À seulement 37 ans, Luc Gaudreau est titulaire de la Chaire de recherche
du Canada sur les mécanismes de transcription génique et assure la direction
du Centre de recherche sur les mécanismes du fonctionnement cellulaire de
l'Université de Sherbrooke. Des termes un peu énigmatiques qu'il résume en
quelques mots : «Je m'intéresse aux façons dont le bagage génétique se
transmet ou s'exprime dans un organisme. Comment les gènes s'expriment-ils?
Quelle est l'étendue de leur expression et par quels chemins surviennent les
erreurs? Mes projets portent sur ces questions.»
Son équipe a mis en lumière un important mécanisme d'action du BRCA1, un
gène suppresseur de tumeurs qui protège du cancer du sein et des ovaires. On
trouve des mutations de ce gène dans 45 % des cas de cancer du sein
d'origine héréditaire. Au cours des derniers mois, l'équipe de Luc Gaudreau
a démontré que la protéine codée par BRCA1 peut agir directement sur la
machinerie moléculaire responsable de la transcription génique, un groupe
d'une soixantaine de protéines. Or, cette découverte diffère
considérablement des mécanismes classiques de transcription observés
jusqu'ici. «Cette percée ouvre une fenêtre par laquelle les chercheurs ne
regardaient pas auparavant. Non seulement ce mécanisme peut être une cible
thérapeutique intéressante, mais il peut aussi nous aider à mieux comprendre
le cancer du sein ainsi que d'autres maladies.» Ces résultats ont récemment
été publiés dans la revue Molecular and Cellular Biology, une des
plus citées dans le domaine.
À ce chapitre, Luc Gaudreau assure qu'il n'éprouve aucune réticence à
parler de ses travaux, publiés ou pas. Une attitude plutôt rare dans ce
monde où les chercheurs sont contraints de protéger la confidentialité de
leurs données jusqu'à publication. Les revues scientifiques s'assurent ainsi
l'exclusivité et les auteurs conservent la brevetabilité des résultats.

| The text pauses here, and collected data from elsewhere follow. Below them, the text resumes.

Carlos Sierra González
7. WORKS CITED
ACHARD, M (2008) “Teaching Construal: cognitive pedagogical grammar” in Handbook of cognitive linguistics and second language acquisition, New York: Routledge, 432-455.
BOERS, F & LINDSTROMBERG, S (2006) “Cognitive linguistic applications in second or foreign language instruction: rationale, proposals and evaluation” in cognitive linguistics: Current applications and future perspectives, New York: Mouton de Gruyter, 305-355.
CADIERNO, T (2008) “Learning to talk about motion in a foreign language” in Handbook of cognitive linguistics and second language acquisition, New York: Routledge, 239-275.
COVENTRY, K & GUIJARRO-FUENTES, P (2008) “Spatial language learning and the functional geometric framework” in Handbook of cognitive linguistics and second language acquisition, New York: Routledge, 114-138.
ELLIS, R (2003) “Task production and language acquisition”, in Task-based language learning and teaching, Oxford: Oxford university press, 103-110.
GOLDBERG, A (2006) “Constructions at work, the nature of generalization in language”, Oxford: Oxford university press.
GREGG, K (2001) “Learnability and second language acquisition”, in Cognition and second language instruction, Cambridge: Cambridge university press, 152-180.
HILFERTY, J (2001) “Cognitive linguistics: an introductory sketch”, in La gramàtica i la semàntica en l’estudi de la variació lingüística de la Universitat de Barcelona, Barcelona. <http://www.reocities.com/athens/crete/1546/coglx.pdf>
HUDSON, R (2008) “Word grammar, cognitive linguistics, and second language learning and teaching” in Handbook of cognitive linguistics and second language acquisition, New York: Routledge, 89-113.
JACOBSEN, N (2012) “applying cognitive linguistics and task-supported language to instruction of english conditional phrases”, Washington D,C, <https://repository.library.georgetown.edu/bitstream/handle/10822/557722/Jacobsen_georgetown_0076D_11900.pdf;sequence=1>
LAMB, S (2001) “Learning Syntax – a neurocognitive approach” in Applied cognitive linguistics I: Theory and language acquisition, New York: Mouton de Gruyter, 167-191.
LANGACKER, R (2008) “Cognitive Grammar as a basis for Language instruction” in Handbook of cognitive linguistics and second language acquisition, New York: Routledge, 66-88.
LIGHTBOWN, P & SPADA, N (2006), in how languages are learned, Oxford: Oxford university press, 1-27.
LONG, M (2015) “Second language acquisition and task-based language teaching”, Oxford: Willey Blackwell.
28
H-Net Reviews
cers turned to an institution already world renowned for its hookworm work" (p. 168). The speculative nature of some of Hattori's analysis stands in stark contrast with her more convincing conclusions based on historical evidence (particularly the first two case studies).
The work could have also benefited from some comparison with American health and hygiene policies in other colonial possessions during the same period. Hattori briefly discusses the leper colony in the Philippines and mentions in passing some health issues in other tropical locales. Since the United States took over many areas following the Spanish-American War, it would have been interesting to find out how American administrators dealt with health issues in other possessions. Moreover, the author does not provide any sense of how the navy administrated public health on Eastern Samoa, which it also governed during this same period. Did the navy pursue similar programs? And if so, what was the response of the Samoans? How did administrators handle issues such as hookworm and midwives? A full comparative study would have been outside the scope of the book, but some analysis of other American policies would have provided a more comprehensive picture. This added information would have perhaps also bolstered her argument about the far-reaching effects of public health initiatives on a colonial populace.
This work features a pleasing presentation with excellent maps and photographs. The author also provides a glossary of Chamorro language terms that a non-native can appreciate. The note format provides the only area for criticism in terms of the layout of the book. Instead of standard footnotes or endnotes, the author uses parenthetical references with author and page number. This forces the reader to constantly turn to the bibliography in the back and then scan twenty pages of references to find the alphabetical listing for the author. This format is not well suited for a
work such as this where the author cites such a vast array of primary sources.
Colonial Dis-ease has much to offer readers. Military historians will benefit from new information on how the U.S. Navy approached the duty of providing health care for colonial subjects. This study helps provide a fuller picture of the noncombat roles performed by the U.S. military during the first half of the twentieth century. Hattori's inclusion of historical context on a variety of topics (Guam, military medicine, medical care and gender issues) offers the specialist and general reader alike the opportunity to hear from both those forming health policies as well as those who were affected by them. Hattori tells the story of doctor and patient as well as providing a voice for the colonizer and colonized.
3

«J'ai horreur de ça, clame-t-il. Cette attitude protectionniste n'a pas sa
place en science. Le travail des scientifiques est de produire et de
partager un savoir pour permettre à ceux qui en ont besoin de s'en servir.
En lieu et place de cela, les compagnies pharmaceutiques, les industriels et
quelques individus se remplissent les poches. C'est contre la nature même de
la science.»
Accro à son travail, Luc Gaudreau l'est tout autant à son traîneau à
chiens. Tel la fourmi ayant travaillé tout l'été, le chercheur prend ses
vacances l'hiver. Avec ses neuf chiens malamutes et huskies, il tire le
meilleur de la saison froide agrippé à son traîneau. En compagnie d'un ami,
il prépare une expédition de trois semaines en février : à partir de
Natashquan, les deux aventuriers parcourront 800 km. Un projet qui exige
plusieurs heures d'entraînement, compte tenu notamment qu'il faut prévoir
des charges de plus de 200 kilos. «Mon rêve est de traverser le Labrador.
J'effectuerais une collecte de fonds destinée à la recherche sur le cancer.»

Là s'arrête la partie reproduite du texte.